Which model am I getting?
Just reviewing outputs from a model won't tell you which model you're using. Even if your API provider is telling you which model you're using, you have very little ability to know if that's true.
In our article describing verifiable computation, we describe the importance of knowing which model you’re using and being able to verify you’re using the model you think you are.
Though we can’t know exactly what the output from a stochastic process will produce or how it produces it, we can know what went into the process to begin with. We should also know which model we’re asking to generate results from. This is important, especially when there are thousands (potentially millions) of similar models out there.
And, when the outputs really matter, we should know which systems/models we are asking to generate those outputs. Which enterprises developed systems, which entities are providing access to those systems, which datasets were (or were not) included in the training, and more. This is what verifiable computation does.
Let’s make this less abstract.
AI in the Military
Imagine an officer in the military using an AI to help plan a mission which will deploy a fleet of drones to a hostile region (the team at Shield AI paints this picture well). How can the officer know the model that was procured by the DoD for this purpose is the actual model generating the deployment plan?
AI in Healthcare
Imagine you’re a cancer doctor at a regional health system and you’re using a fine-tuned cancer model to design a 6 month treatment plan for a newly diagnosed cancer patient. How can the cancer doctor know the model she is using is the one that has been trained and tested for its cancer treatment knowledge? And that it hasn’t been updated such that it is not as accurate for the local population?
There are many more scenarios like this we can list out.

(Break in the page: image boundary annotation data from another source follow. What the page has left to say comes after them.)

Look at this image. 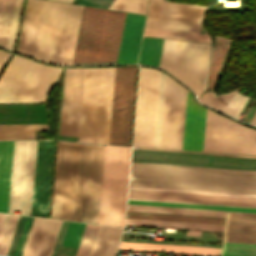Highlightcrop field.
Instances as JSON below:
<instances>
[{
	"mask_svg": "<svg viewBox=\"0 0 256 256\" xmlns=\"http://www.w3.org/2000/svg\"><path fill=\"white\" fill-rule=\"evenodd\" d=\"M103 150L59 141L51 217L97 223Z\"/></svg>",
	"mask_w": 256,
	"mask_h": 256,
	"instance_id": "crop-field-1",
	"label": "crop field"
},
{
	"mask_svg": "<svg viewBox=\"0 0 256 256\" xmlns=\"http://www.w3.org/2000/svg\"><path fill=\"white\" fill-rule=\"evenodd\" d=\"M83 6L27 0L17 51L71 64Z\"/></svg>",
	"mask_w": 256,
	"mask_h": 256,
	"instance_id": "crop-field-2",
	"label": "crop field"
},
{
	"mask_svg": "<svg viewBox=\"0 0 256 256\" xmlns=\"http://www.w3.org/2000/svg\"><path fill=\"white\" fill-rule=\"evenodd\" d=\"M129 185L256 194V171L131 162Z\"/></svg>",
	"mask_w": 256,
	"mask_h": 256,
	"instance_id": "crop-field-3",
	"label": "crop field"
},
{
	"mask_svg": "<svg viewBox=\"0 0 256 256\" xmlns=\"http://www.w3.org/2000/svg\"><path fill=\"white\" fill-rule=\"evenodd\" d=\"M124 15L85 6L74 64H115Z\"/></svg>",
	"mask_w": 256,
	"mask_h": 256,
	"instance_id": "crop-field-4",
	"label": "crop field"
},
{
	"mask_svg": "<svg viewBox=\"0 0 256 256\" xmlns=\"http://www.w3.org/2000/svg\"><path fill=\"white\" fill-rule=\"evenodd\" d=\"M115 68H87L114 73ZM114 74H84L83 92L111 104ZM83 93L78 141L108 144L111 105Z\"/></svg>",
	"mask_w": 256,
	"mask_h": 256,
	"instance_id": "crop-field-5",
	"label": "crop field"
},
{
	"mask_svg": "<svg viewBox=\"0 0 256 256\" xmlns=\"http://www.w3.org/2000/svg\"><path fill=\"white\" fill-rule=\"evenodd\" d=\"M60 69L13 55L0 78V88L18 101H43ZM2 90L0 103L17 102Z\"/></svg>",
	"mask_w": 256,
	"mask_h": 256,
	"instance_id": "crop-field-6",
	"label": "crop field"
},
{
	"mask_svg": "<svg viewBox=\"0 0 256 256\" xmlns=\"http://www.w3.org/2000/svg\"><path fill=\"white\" fill-rule=\"evenodd\" d=\"M130 148L105 145L98 223L123 226Z\"/></svg>",
	"mask_w": 256,
	"mask_h": 256,
	"instance_id": "crop-field-7",
	"label": "crop field"
},
{
	"mask_svg": "<svg viewBox=\"0 0 256 256\" xmlns=\"http://www.w3.org/2000/svg\"><path fill=\"white\" fill-rule=\"evenodd\" d=\"M210 52L209 44L164 39L158 67L166 69L199 94Z\"/></svg>",
	"mask_w": 256,
	"mask_h": 256,
	"instance_id": "crop-field-8",
	"label": "crop field"
},
{
	"mask_svg": "<svg viewBox=\"0 0 256 256\" xmlns=\"http://www.w3.org/2000/svg\"><path fill=\"white\" fill-rule=\"evenodd\" d=\"M203 151L256 155V130L207 109Z\"/></svg>",
	"mask_w": 256,
	"mask_h": 256,
	"instance_id": "crop-field-9",
	"label": "crop field"
},
{
	"mask_svg": "<svg viewBox=\"0 0 256 256\" xmlns=\"http://www.w3.org/2000/svg\"><path fill=\"white\" fill-rule=\"evenodd\" d=\"M136 71L116 68L109 144L129 146Z\"/></svg>",
	"mask_w": 256,
	"mask_h": 256,
	"instance_id": "crop-field-10",
	"label": "crop field"
},
{
	"mask_svg": "<svg viewBox=\"0 0 256 256\" xmlns=\"http://www.w3.org/2000/svg\"><path fill=\"white\" fill-rule=\"evenodd\" d=\"M37 141H15L9 209L30 215Z\"/></svg>",
	"mask_w": 256,
	"mask_h": 256,
	"instance_id": "crop-field-11",
	"label": "crop field"
},
{
	"mask_svg": "<svg viewBox=\"0 0 256 256\" xmlns=\"http://www.w3.org/2000/svg\"><path fill=\"white\" fill-rule=\"evenodd\" d=\"M132 161L256 170V158L135 149Z\"/></svg>",
	"mask_w": 256,
	"mask_h": 256,
	"instance_id": "crop-field-12",
	"label": "crop field"
},
{
	"mask_svg": "<svg viewBox=\"0 0 256 256\" xmlns=\"http://www.w3.org/2000/svg\"><path fill=\"white\" fill-rule=\"evenodd\" d=\"M151 69L140 68L133 146L144 147ZM160 72L152 69L145 147H153Z\"/></svg>",
	"mask_w": 256,
	"mask_h": 256,
	"instance_id": "crop-field-13",
	"label": "crop field"
},
{
	"mask_svg": "<svg viewBox=\"0 0 256 256\" xmlns=\"http://www.w3.org/2000/svg\"><path fill=\"white\" fill-rule=\"evenodd\" d=\"M129 203L256 212V201L130 192Z\"/></svg>",
	"mask_w": 256,
	"mask_h": 256,
	"instance_id": "crop-field-14",
	"label": "crop field"
},
{
	"mask_svg": "<svg viewBox=\"0 0 256 256\" xmlns=\"http://www.w3.org/2000/svg\"><path fill=\"white\" fill-rule=\"evenodd\" d=\"M55 141H38L31 215L48 217Z\"/></svg>",
	"mask_w": 256,
	"mask_h": 256,
	"instance_id": "crop-field-15",
	"label": "crop field"
},
{
	"mask_svg": "<svg viewBox=\"0 0 256 256\" xmlns=\"http://www.w3.org/2000/svg\"><path fill=\"white\" fill-rule=\"evenodd\" d=\"M172 79L167 77L160 148H165ZM182 86L173 81L166 149H176ZM187 90L183 88L177 149H181Z\"/></svg>",
	"mask_w": 256,
	"mask_h": 256,
	"instance_id": "crop-field-16",
	"label": "crop field"
},
{
	"mask_svg": "<svg viewBox=\"0 0 256 256\" xmlns=\"http://www.w3.org/2000/svg\"><path fill=\"white\" fill-rule=\"evenodd\" d=\"M84 68H66L59 135L78 137Z\"/></svg>",
	"mask_w": 256,
	"mask_h": 256,
	"instance_id": "crop-field-17",
	"label": "crop field"
},
{
	"mask_svg": "<svg viewBox=\"0 0 256 256\" xmlns=\"http://www.w3.org/2000/svg\"><path fill=\"white\" fill-rule=\"evenodd\" d=\"M168 3L149 1L148 18L145 27L164 29ZM206 6L188 4L182 19L180 31L199 33Z\"/></svg>",
	"mask_w": 256,
	"mask_h": 256,
	"instance_id": "crop-field-18",
	"label": "crop field"
},
{
	"mask_svg": "<svg viewBox=\"0 0 256 256\" xmlns=\"http://www.w3.org/2000/svg\"><path fill=\"white\" fill-rule=\"evenodd\" d=\"M61 223L35 219L22 256H51Z\"/></svg>",
	"mask_w": 256,
	"mask_h": 256,
	"instance_id": "crop-field-19",
	"label": "crop field"
},
{
	"mask_svg": "<svg viewBox=\"0 0 256 256\" xmlns=\"http://www.w3.org/2000/svg\"><path fill=\"white\" fill-rule=\"evenodd\" d=\"M145 16L127 13L117 64L136 63Z\"/></svg>",
	"mask_w": 256,
	"mask_h": 256,
	"instance_id": "crop-field-20",
	"label": "crop field"
},
{
	"mask_svg": "<svg viewBox=\"0 0 256 256\" xmlns=\"http://www.w3.org/2000/svg\"><path fill=\"white\" fill-rule=\"evenodd\" d=\"M224 241L256 243V214L227 212Z\"/></svg>",
	"mask_w": 256,
	"mask_h": 256,
	"instance_id": "crop-field-21",
	"label": "crop field"
},
{
	"mask_svg": "<svg viewBox=\"0 0 256 256\" xmlns=\"http://www.w3.org/2000/svg\"><path fill=\"white\" fill-rule=\"evenodd\" d=\"M202 112L188 92L182 149L199 151Z\"/></svg>",
	"mask_w": 256,
	"mask_h": 256,
	"instance_id": "crop-field-22",
	"label": "crop field"
},
{
	"mask_svg": "<svg viewBox=\"0 0 256 256\" xmlns=\"http://www.w3.org/2000/svg\"><path fill=\"white\" fill-rule=\"evenodd\" d=\"M119 249L219 256L221 248L121 241Z\"/></svg>",
	"mask_w": 256,
	"mask_h": 256,
	"instance_id": "crop-field-23",
	"label": "crop field"
},
{
	"mask_svg": "<svg viewBox=\"0 0 256 256\" xmlns=\"http://www.w3.org/2000/svg\"><path fill=\"white\" fill-rule=\"evenodd\" d=\"M14 141H0V211L7 212Z\"/></svg>",
	"mask_w": 256,
	"mask_h": 256,
	"instance_id": "crop-field-24",
	"label": "crop field"
},
{
	"mask_svg": "<svg viewBox=\"0 0 256 256\" xmlns=\"http://www.w3.org/2000/svg\"><path fill=\"white\" fill-rule=\"evenodd\" d=\"M123 229L100 226L90 256H114Z\"/></svg>",
	"mask_w": 256,
	"mask_h": 256,
	"instance_id": "crop-field-25",
	"label": "crop field"
},
{
	"mask_svg": "<svg viewBox=\"0 0 256 256\" xmlns=\"http://www.w3.org/2000/svg\"><path fill=\"white\" fill-rule=\"evenodd\" d=\"M127 218L215 223V224H223V221H224V218H217V217H203V216H189V215H175V214H161V213H147V212H133V211H127Z\"/></svg>",
	"mask_w": 256,
	"mask_h": 256,
	"instance_id": "crop-field-26",
	"label": "crop field"
},
{
	"mask_svg": "<svg viewBox=\"0 0 256 256\" xmlns=\"http://www.w3.org/2000/svg\"><path fill=\"white\" fill-rule=\"evenodd\" d=\"M228 39L215 37V44L212 52L211 63L205 90H213L216 77L223 65L228 50Z\"/></svg>",
	"mask_w": 256,
	"mask_h": 256,
	"instance_id": "crop-field-27",
	"label": "crop field"
},
{
	"mask_svg": "<svg viewBox=\"0 0 256 256\" xmlns=\"http://www.w3.org/2000/svg\"><path fill=\"white\" fill-rule=\"evenodd\" d=\"M34 131H47V124L0 125V140L34 139Z\"/></svg>",
	"mask_w": 256,
	"mask_h": 256,
	"instance_id": "crop-field-28",
	"label": "crop field"
},
{
	"mask_svg": "<svg viewBox=\"0 0 256 256\" xmlns=\"http://www.w3.org/2000/svg\"><path fill=\"white\" fill-rule=\"evenodd\" d=\"M128 210L134 211H148V212H162V213H176V214H190V215H204V216H218L224 217L225 211L218 210H204V209H190V208H176V207H162V206H148V205H134L128 204Z\"/></svg>",
	"mask_w": 256,
	"mask_h": 256,
	"instance_id": "crop-field-29",
	"label": "crop field"
},
{
	"mask_svg": "<svg viewBox=\"0 0 256 256\" xmlns=\"http://www.w3.org/2000/svg\"><path fill=\"white\" fill-rule=\"evenodd\" d=\"M163 39L143 37L138 64L158 65Z\"/></svg>",
	"mask_w": 256,
	"mask_h": 256,
	"instance_id": "crop-field-30",
	"label": "crop field"
},
{
	"mask_svg": "<svg viewBox=\"0 0 256 256\" xmlns=\"http://www.w3.org/2000/svg\"><path fill=\"white\" fill-rule=\"evenodd\" d=\"M33 218L20 216L8 251L9 256H20Z\"/></svg>",
	"mask_w": 256,
	"mask_h": 256,
	"instance_id": "crop-field-31",
	"label": "crop field"
},
{
	"mask_svg": "<svg viewBox=\"0 0 256 256\" xmlns=\"http://www.w3.org/2000/svg\"><path fill=\"white\" fill-rule=\"evenodd\" d=\"M15 0H0V46L6 48Z\"/></svg>",
	"mask_w": 256,
	"mask_h": 256,
	"instance_id": "crop-field-32",
	"label": "crop field"
},
{
	"mask_svg": "<svg viewBox=\"0 0 256 256\" xmlns=\"http://www.w3.org/2000/svg\"><path fill=\"white\" fill-rule=\"evenodd\" d=\"M144 36L210 42L208 35L149 28H145Z\"/></svg>",
	"mask_w": 256,
	"mask_h": 256,
	"instance_id": "crop-field-33",
	"label": "crop field"
},
{
	"mask_svg": "<svg viewBox=\"0 0 256 256\" xmlns=\"http://www.w3.org/2000/svg\"><path fill=\"white\" fill-rule=\"evenodd\" d=\"M222 256H256V244L224 242Z\"/></svg>",
	"mask_w": 256,
	"mask_h": 256,
	"instance_id": "crop-field-34",
	"label": "crop field"
},
{
	"mask_svg": "<svg viewBox=\"0 0 256 256\" xmlns=\"http://www.w3.org/2000/svg\"><path fill=\"white\" fill-rule=\"evenodd\" d=\"M99 226L87 224L76 256H89Z\"/></svg>",
	"mask_w": 256,
	"mask_h": 256,
	"instance_id": "crop-field-35",
	"label": "crop field"
},
{
	"mask_svg": "<svg viewBox=\"0 0 256 256\" xmlns=\"http://www.w3.org/2000/svg\"><path fill=\"white\" fill-rule=\"evenodd\" d=\"M85 225L70 222L62 245L77 248Z\"/></svg>",
	"mask_w": 256,
	"mask_h": 256,
	"instance_id": "crop-field-36",
	"label": "crop field"
},
{
	"mask_svg": "<svg viewBox=\"0 0 256 256\" xmlns=\"http://www.w3.org/2000/svg\"><path fill=\"white\" fill-rule=\"evenodd\" d=\"M146 0H115L110 8L145 14Z\"/></svg>",
	"mask_w": 256,
	"mask_h": 256,
	"instance_id": "crop-field-37",
	"label": "crop field"
},
{
	"mask_svg": "<svg viewBox=\"0 0 256 256\" xmlns=\"http://www.w3.org/2000/svg\"><path fill=\"white\" fill-rule=\"evenodd\" d=\"M165 75L161 73L154 147L159 148Z\"/></svg>",
	"mask_w": 256,
	"mask_h": 256,
	"instance_id": "crop-field-38",
	"label": "crop field"
},
{
	"mask_svg": "<svg viewBox=\"0 0 256 256\" xmlns=\"http://www.w3.org/2000/svg\"><path fill=\"white\" fill-rule=\"evenodd\" d=\"M22 4H23V0H16L11 30H10V35H9V41H8V46H7V48L10 50L14 49V44H15Z\"/></svg>",
	"mask_w": 256,
	"mask_h": 256,
	"instance_id": "crop-field-39",
	"label": "crop field"
},
{
	"mask_svg": "<svg viewBox=\"0 0 256 256\" xmlns=\"http://www.w3.org/2000/svg\"><path fill=\"white\" fill-rule=\"evenodd\" d=\"M247 99V96H243L238 93L234 98L230 100L229 104L224 110V113L231 115L237 119Z\"/></svg>",
	"mask_w": 256,
	"mask_h": 256,
	"instance_id": "crop-field-40",
	"label": "crop field"
},
{
	"mask_svg": "<svg viewBox=\"0 0 256 256\" xmlns=\"http://www.w3.org/2000/svg\"><path fill=\"white\" fill-rule=\"evenodd\" d=\"M19 216L11 215L0 247V254L6 255Z\"/></svg>",
	"mask_w": 256,
	"mask_h": 256,
	"instance_id": "crop-field-41",
	"label": "crop field"
},
{
	"mask_svg": "<svg viewBox=\"0 0 256 256\" xmlns=\"http://www.w3.org/2000/svg\"><path fill=\"white\" fill-rule=\"evenodd\" d=\"M129 191L151 192V193H166V194H180V195H195V196H210V197H224V198H239V199H253V200H256V198H253V197H239V196L209 195V194H195V193H180V192H165V191H151V190H136V189H129Z\"/></svg>",
	"mask_w": 256,
	"mask_h": 256,
	"instance_id": "crop-field-42",
	"label": "crop field"
},
{
	"mask_svg": "<svg viewBox=\"0 0 256 256\" xmlns=\"http://www.w3.org/2000/svg\"><path fill=\"white\" fill-rule=\"evenodd\" d=\"M129 188L151 189V190H166V191H180V192H195V193H210V194H224V195H239V196H254V197H256V195H254V194L209 192V191H195V190H180V189H165V188H151V187H136V186H129Z\"/></svg>",
	"mask_w": 256,
	"mask_h": 256,
	"instance_id": "crop-field-43",
	"label": "crop field"
},
{
	"mask_svg": "<svg viewBox=\"0 0 256 256\" xmlns=\"http://www.w3.org/2000/svg\"><path fill=\"white\" fill-rule=\"evenodd\" d=\"M10 215L2 214L0 218V244Z\"/></svg>",
	"mask_w": 256,
	"mask_h": 256,
	"instance_id": "crop-field-44",
	"label": "crop field"
},
{
	"mask_svg": "<svg viewBox=\"0 0 256 256\" xmlns=\"http://www.w3.org/2000/svg\"><path fill=\"white\" fill-rule=\"evenodd\" d=\"M11 54L6 53L0 50V72L4 68L5 64L7 63L8 59L10 58Z\"/></svg>",
	"mask_w": 256,
	"mask_h": 256,
	"instance_id": "crop-field-45",
	"label": "crop field"
},
{
	"mask_svg": "<svg viewBox=\"0 0 256 256\" xmlns=\"http://www.w3.org/2000/svg\"><path fill=\"white\" fill-rule=\"evenodd\" d=\"M122 240L142 241V242H157V241H143V240H129V239H122ZM157 243H171V242H157ZM171 244L200 245V244H186V243H171ZM200 246H214V245H200ZM214 247H221V246H214Z\"/></svg>",
	"mask_w": 256,
	"mask_h": 256,
	"instance_id": "crop-field-46",
	"label": "crop field"
},
{
	"mask_svg": "<svg viewBox=\"0 0 256 256\" xmlns=\"http://www.w3.org/2000/svg\"><path fill=\"white\" fill-rule=\"evenodd\" d=\"M205 114H206V108H204V112H203V123H202V135H201V146H200V151H202V146H203V135H204V125H205Z\"/></svg>",
	"mask_w": 256,
	"mask_h": 256,
	"instance_id": "crop-field-47",
	"label": "crop field"
},
{
	"mask_svg": "<svg viewBox=\"0 0 256 256\" xmlns=\"http://www.w3.org/2000/svg\"><path fill=\"white\" fill-rule=\"evenodd\" d=\"M214 154H220V153H214ZM221 155H235V154H221ZM236 156H250V155H236ZM251 157H256V156H251Z\"/></svg>",
	"mask_w": 256,
	"mask_h": 256,
	"instance_id": "crop-field-48",
	"label": "crop field"
},
{
	"mask_svg": "<svg viewBox=\"0 0 256 256\" xmlns=\"http://www.w3.org/2000/svg\"><path fill=\"white\" fill-rule=\"evenodd\" d=\"M255 120H256V114L254 115V117H253V119H252V121H251V124H254ZM255 125H256V124H255Z\"/></svg>",
	"mask_w": 256,
	"mask_h": 256,
	"instance_id": "crop-field-49",
	"label": "crop field"
},
{
	"mask_svg": "<svg viewBox=\"0 0 256 256\" xmlns=\"http://www.w3.org/2000/svg\"><path fill=\"white\" fill-rule=\"evenodd\" d=\"M63 1H70V2H73V0H63Z\"/></svg>",
	"mask_w": 256,
	"mask_h": 256,
	"instance_id": "crop-field-50",
	"label": "crop field"
},
{
	"mask_svg": "<svg viewBox=\"0 0 256 256\" xmlns=\"http://www.w3.org/2000/svg\"><path fill=\"white\" fill-rule=\"evenodd\" d=\"M1 215V214H0Z\"/></svg>",
	"mask_w": 256,
	"mask_h": 256,
	"instance_id": "crop-field-51",
	"label": "crop field"
}]
</instances>
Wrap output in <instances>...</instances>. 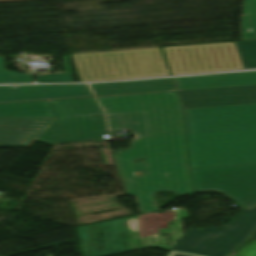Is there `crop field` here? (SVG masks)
<instances>
[{
  "instance_id": "obj_1",
  "label": "crop field",
  "mask_w": 256,
  "mask_h": 256,
  "mask_svg": "<svg viewBox=\"0 0 256 256\" xmlns=\"http://www.w3.org/2000/svg\"><path fill=\"white\" fill-rule=\"evenodd\" d=\"M109 122L113 114L145 111L149 137L114 154L126 188L141 213L157 211L153 193L191 194L186 169L182 107L175 92L98 98ZM144 159L141 163L133 160ZM148 172L136 178L134 172Z\"/></svg>"
},
{
  "instance_id": "obj_18",
  "label": "crop field",
  "mask_w": 256,
  "mask_h": 256,
  "mask_svg": "<svg viewBox=\"0 0 256 256\" xmlns=\"http://www.w3.org/2000/svg\"><path fill=\"white\" fill-rule=\"evenodd\" d=\"M33 82L34 79L32 76L5 70L3 56H0V84Z\"/></svg>"
},
{
  "instance_id": "obj_9",
  "label": "crop field",
  "mask_w": 256,
  "mask_h": 256,
  "mask_svg": "<svg viewBox=\"0 0 256 256\" xmlns=\"http://www.w3.org/2000/svg\"><path fill=\"white\" fill-rule=\"evenodd\" d=\"M178 92L185 108L256 103V85Z\"/></svg>"
},
{
  "instance_id": "obj_14",
  "label": "crop field",
  "mask_w": 256,
  "mask_h": 256,
  "mask_svg": "<svg viewBox=\"0 0 256 256\" xmlns=\"http://www.w3.org/2000/svg\"><path fill=\"white\" fill-rule=\"evenodd\" d=\"M49 101L0 105V118L55 117Z\"/></svg>"
},
{
  "instance_id": "obj_10",
  "label": "crop field",
  "mask_w": 256,
  "mask_h": 256,
  "mask_svg": "<svg viewBox=\"0 0 256 256\" xmlns=\"http://www.w3.org/2000/svg\"><path fill=\"white\" fill-rule=\"evenodd\" d=\"M92 96L86 84L0 86V103Z\"/></svg>"
},
{
  "instance_id": "obj_19",
  "label": "crop field",
  "mask_w": 256,
  "mask_h": 256,
  "mask_svg": "<svg viewBox=\"0 0 256 256\" xmlns=\"http://www.w3.org/2000/svg\"><path fill=\"white\" fill-rule=\"evenodd\" d=\"M65 58L68 74H52L47 76H40L37 77L38 83L72 82L67 55H65Z\"/></svg>"
},
{
  "instance_id": "obj_23",
  "label": "crop field",
  "mask_w": 256,
  "mask_h": 256,
  "mask_svg": "<svg viewBox=\"0 0 256 256\" xmlns=\"http://www.w3.org/2000/svg\"><path fill=\"white\" fill-rule=\"evenodd\" d=\"M230 256H239V255H233V254H231Z\"/></svg>"
},
{
  "instance_id": "obj_5",
  "label": "crop field",
  "mask_w": 256,
  "mask_h": 256,
  "mask_svg": "<svg viewBox=\"0 0 256 256\" xmlns=\"http://www.w3.org/2000/svg\"><path fill=\"white\" fill-rule=\"evenodd\" d=\"M50 102L58 119L38 139L54 143L104 139V115L94 98Z\"/></svg>"
},
{
  "instance_id": "obj_22",
  "label": "crop field",
  "mask_w": 256,
  "mask_h": 256,
  "mask_svg": "<svg viewBox=\"0 0 256 256\" xmlns=\"http://www.w3.org/2000/svg\"><path fill=\"white\" fill-rule=\"evenodd\" d=\"M252 238L256 239V233L253 235V237H252Z\"/></svg>"
},
{
  "instance_id": "obj_16",
  "label": "crop field",
  "mask_w": 256,
  "mask_h": 256,
  "mask_svg": "<svg viewBox=\"0 0 256 256\" xmlns=\"http://www.w3.org/2000/svg\"><path fill=\"white\" fill-rule=\"evenodd\" d=\"M248 27L252 28L251 33L247 32ZM241 38L256 39V0H244Z\"/></svg>"
},
{
  "instance_id": "obj_21",
  "label": "crop field",
  "mask_w": 256,
  "mask_h": 256,
  "mask_svg": "<svg viewBox=\"0 0 256 256\" xmlns=\"http://www.w3.org/2000/svg\"><path fill=\"white\" fill-rule=\"evenodd\" d=\"M167 256H200V255L171 250Z\"/></svg>"
},
{
  "instance_id": "obj_7",
  "label": "crop field",
  "mask_w": 256,
  "mask_h": 256,
  "mask_svg": "<svg viewBox=\"0 0 256 256\" xmlns=\"http://www.w3.org/2000/svg\"><path fill=\"white\" fill-rule=\"evenodd\" d=\"M163 49L172 75L244 69L234 42Z\"/></svg>"
},
{
  "instance_id": "obj_11",
  "label": "crop field",
  "mask_w": 256,
  "mask_h": 256,
  "mask_svg": "<svg viewBox=\"0 0 256 256\" xmlns=\"http://www.w3.org/2000/svg\"><path fill=\"white\" fill-rule=\"evenodd\" d=\"M53 119H0V147L27 146Z\"/></svg>"
},
{
  "instance_id": "obj_17",
  "label": "crop field",
  "mask_w": 256,
  "mask_h": 256,
  "mask_svg": "<svg viewBox=\"0 0 256 256\" xmlns=\"http://www.w3.org/2000/svg\"><path fill=\"white\" fill-rule=\"evenodd\" d=\"M245 69L256 68V41L235 42Z\"/></svg>"
},
{
  "instance_id": "obj_2",
  "label": "crop field",
  "mask_w": 256,
  "mask_h": 256,
  "mask_svg": "<svg viewBox=\"0 0 256 256\" xmlns=\"http://www.w3.org/2000/svg\"><path fill=\"white\" fill-rule=\"evenodd\" d=\"M190 169L256 164V104L186 109Z\"/></svg>"
},
{
  "instance_id": "obj_20",
  "label": "crop field",
  "mask_w": 256,
  "mask_h": 256,
  "mask_svg": "<svg viewBox=\"0 0 256 256\" xmlns=\"http://www.w3.org/2000/svg\"><path fill=\"white\" fill-rule=\"evenodd\" d=\"M235 253L241 256H256V240L250 238Z\"/></svg>"
},
{
  "instance_id": "obj_3",
  "label": "crop field",
  "mask_w": 256,
  "mask_h": 256,
  "mask_svg": "<svg viewBox=\"0 0 256 256\" xmlns=\"http://www.w3.org/2000/svg\"><path fill=\"white\" fill-rule=\"evenodd\" d=\"M185 208L133 216L79 227L84 256H104L159 245L171 249L182 236L181 218H189ZM172 221V225L168 222ZM170 233V237H162Z\"/></svg>"
},
{
  "instance_id": "obj_13",
  "label": "crop field",
  "mask_w": 256,
  "mask_h": 256,
  "mask_svg": "<svg viewBox=\"0 0 256 256\" xmlns=\"http://www.w3.org/2000/svg\"><path fill=\"white\" fill-rule=\"evenodd\" d=\"M96 96L175 90L170 78L90 84Z\"/></svg>"
},
{
  "instance_id": "obj_6",
  "label": "crop field",
  "mask_w": 256,
  "mask_h": 256,
  "mask_svg": "<svg viewBox=\"0 0 256 256\" xmlns=\"http://www.w3.org/2000/svg\"><path fill=\"white\" fill-rule=\"evenodd\" d=\"M256 228V207L242 209L236 218L220 228L189 229L172 249L205 255L226 256Z\"/></svg>"
},
{
  "instance_id": "obj_8",
  "label": "crop field",
  "mask_w": 256,
  "mask_h": 256,
  "mask_svg": "<svg viewBox=\"0 0 256 256\" xmlns=\"http://www.w3.org/2000/svg\"><path fill=\"white\" fill-rule=\"evenodd\" d=\"M194 192L218 191L241 207L256 204V165L190 170Z\"/></svg>"
},
{
  "instance_id": "obj_12",
  "label": "crop field",
  "mask_w": 256,
  "mask_h": 256,
  "mask_svg": "<svg viewBox=\"0 0 256 256\" xmlns=\"http://www.w3.org/2000/svg\"><path fill=\"white\" fill-rule=\"evenodd\" d=\"M178 90L256 84V71L175 78Z\"/></svg>"
},
{
  "instance_id": "obj_15",
  "label": "crop field",
  "mask_w": 256,
  "mask_h": 256,
  "mask_svg": "<svg viewBox=\"0 0 256 256\" xmlns=\"http://www.w3.org/2000/svg\"><path fill=\"white\" fill-rule=\"evenodd\" d=\"M116 123H109L110 130L127 129L137 132V137L148 136L144 112L114 115Z\"/></svg>"
},
{
  "instance_id": "obj_4",
  "label": "crop field",
  "mask_w": 256,
  "mask_h": 256,
  "mask_svg": "<svg viewBox=\"0 0 256 256\" xmlns=\"http://www.w3.org/2000/svg\"><path fill=\"white\" fill-rule=\"evenodd\" d=\"M82 81L169 75L160 47L71 55Z\"/></svg>"
}]
</instances>
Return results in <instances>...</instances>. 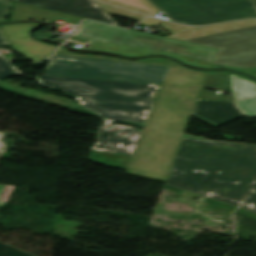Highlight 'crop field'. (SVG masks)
I'll return each mask as SVG.
<instances>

The truth is that just based on the model’s outputs alone, there is no easy way to know (as an end-user) which model you’re using.
If you’re accessing a model through an API provider, even if you think you’re using the latest version of a model, each API provider may alter it to make it work within their infrastructure.
Alex Volkov recently posted an analysis on X documenting the differences between several LLM API providers when hosting the newly released Llama 3.1 70b model.
Alex found that even though each API provider says they are serving Llama 3.1 70b, there are significant differences in the responses from each provider when using their hosted version of Llama 3.1. Some of those differences are around latency which are not as significant. The big surprise is in the responses generated (number of tokens generated).
This can have huge implications for end-users. If a model has been trained to do a task, but that training can be erased or rendered useless because of quantization or some other manipulation, it can create downstream risks that are imperceptible to end-users. The cancer doctor may not notice a change in the plan that relies on hallucinated clinical results. The military officer may be unaware the model was poisoned by an adversary to lure the deployment to a vulnerable region at a specific time.
Sometimes the human in the loop will be able to catch these errors. However, as we come to rely on more AI systems and people get inundated with more AI outputs to review, there is a risk of just assuming the AI is correct to move on.
So, even though we may not know how a model generates what we need, we should have guarantees that we are at least using the model we’ve signed off on. And not some altered version.